__EXERCISE AIM__: If a line in the data below holds the word "pixels", copy it.

__STORED DATA__:

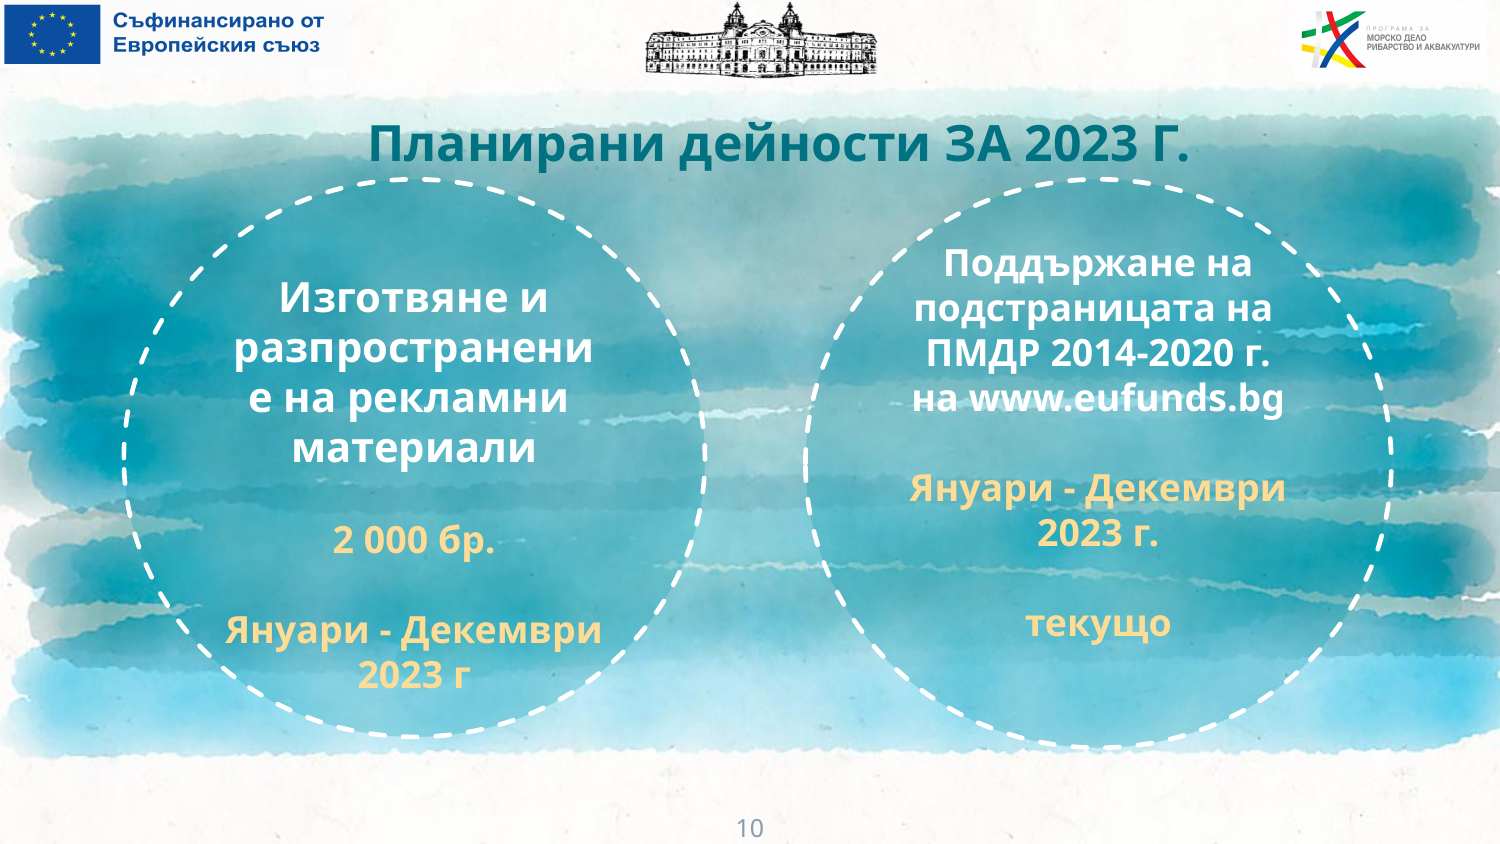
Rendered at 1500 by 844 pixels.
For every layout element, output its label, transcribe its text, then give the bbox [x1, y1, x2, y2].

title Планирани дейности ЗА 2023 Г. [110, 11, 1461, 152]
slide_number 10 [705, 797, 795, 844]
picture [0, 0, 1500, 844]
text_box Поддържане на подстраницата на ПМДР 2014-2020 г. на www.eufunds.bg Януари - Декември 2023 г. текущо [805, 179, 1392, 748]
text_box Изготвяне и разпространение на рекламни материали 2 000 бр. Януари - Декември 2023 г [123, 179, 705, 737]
==
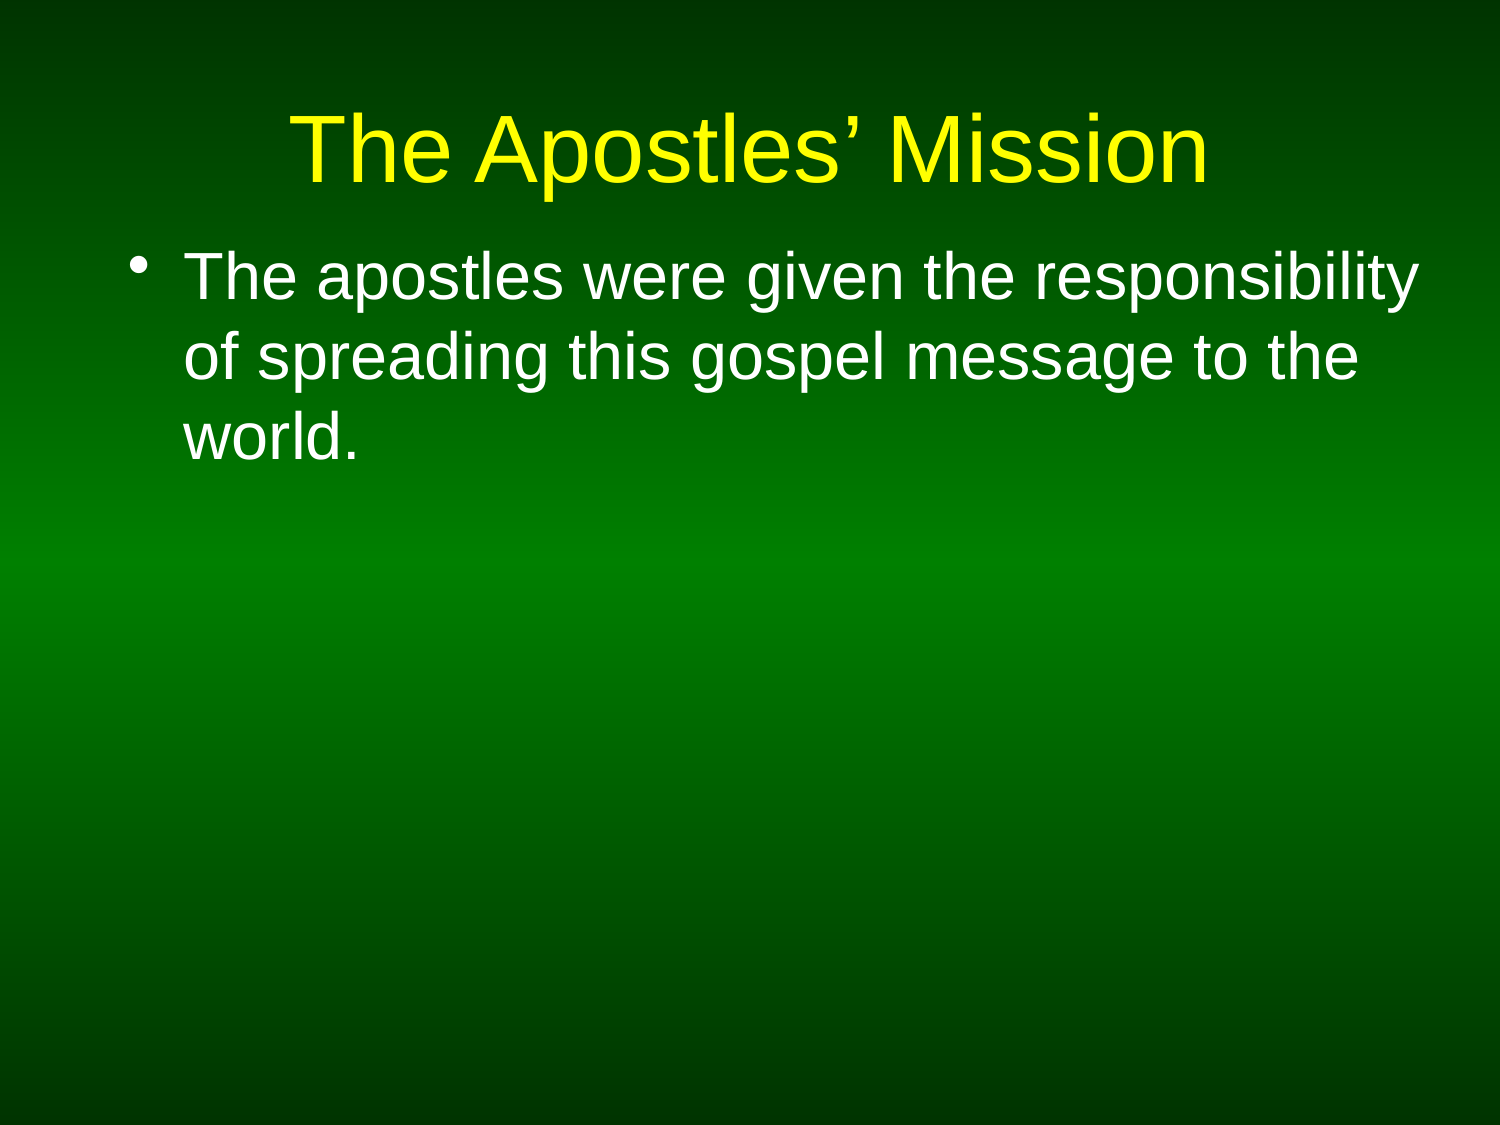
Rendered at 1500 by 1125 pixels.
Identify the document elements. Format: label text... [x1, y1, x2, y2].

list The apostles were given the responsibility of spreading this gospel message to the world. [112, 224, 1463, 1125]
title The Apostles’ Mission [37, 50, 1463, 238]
==
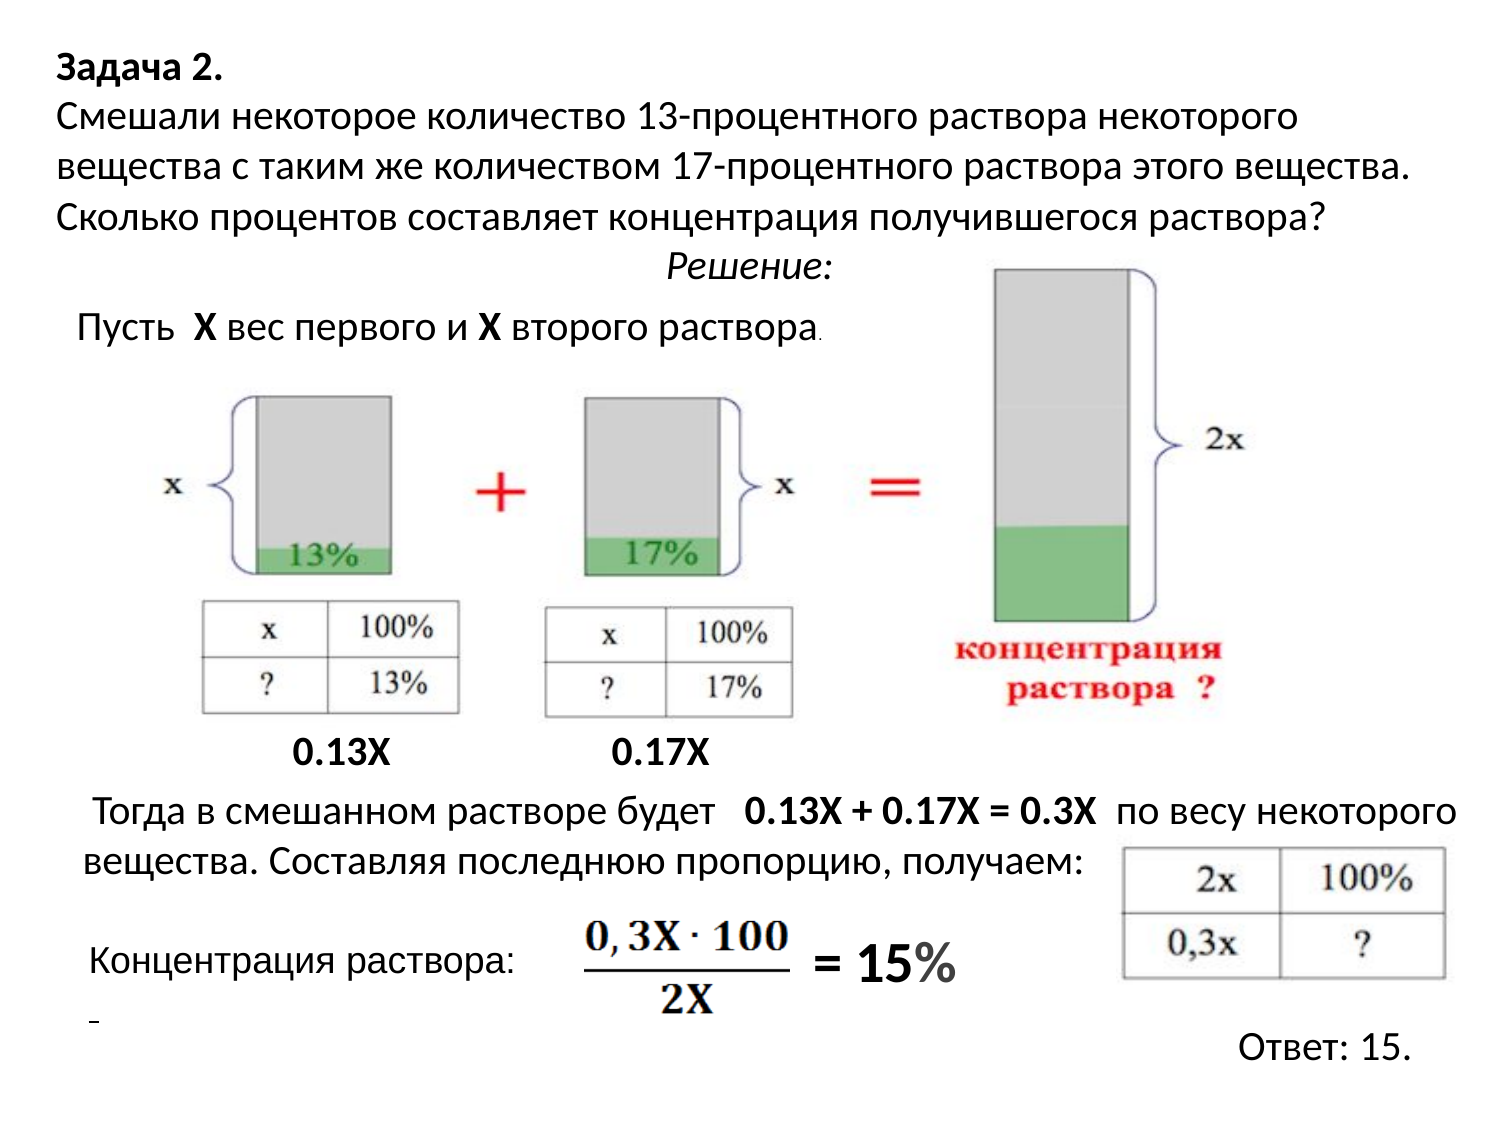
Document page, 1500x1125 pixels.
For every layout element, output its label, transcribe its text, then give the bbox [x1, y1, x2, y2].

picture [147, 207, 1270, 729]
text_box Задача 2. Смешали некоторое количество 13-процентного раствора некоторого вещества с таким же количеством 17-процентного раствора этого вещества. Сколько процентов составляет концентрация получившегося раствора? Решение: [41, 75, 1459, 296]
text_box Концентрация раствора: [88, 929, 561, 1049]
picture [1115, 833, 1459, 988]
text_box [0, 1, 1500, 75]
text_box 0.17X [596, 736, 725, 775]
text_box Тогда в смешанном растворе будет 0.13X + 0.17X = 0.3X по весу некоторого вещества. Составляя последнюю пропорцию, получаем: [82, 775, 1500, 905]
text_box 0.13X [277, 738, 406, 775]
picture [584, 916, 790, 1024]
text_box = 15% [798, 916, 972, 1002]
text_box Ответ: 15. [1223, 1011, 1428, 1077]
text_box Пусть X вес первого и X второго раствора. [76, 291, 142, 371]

__PROBLEM SOLUTION__:
Rendered at 1500 by 844 pixels.
Rendered at 1500 by 1125 pixels.
Document page, 1500x1125 pixels.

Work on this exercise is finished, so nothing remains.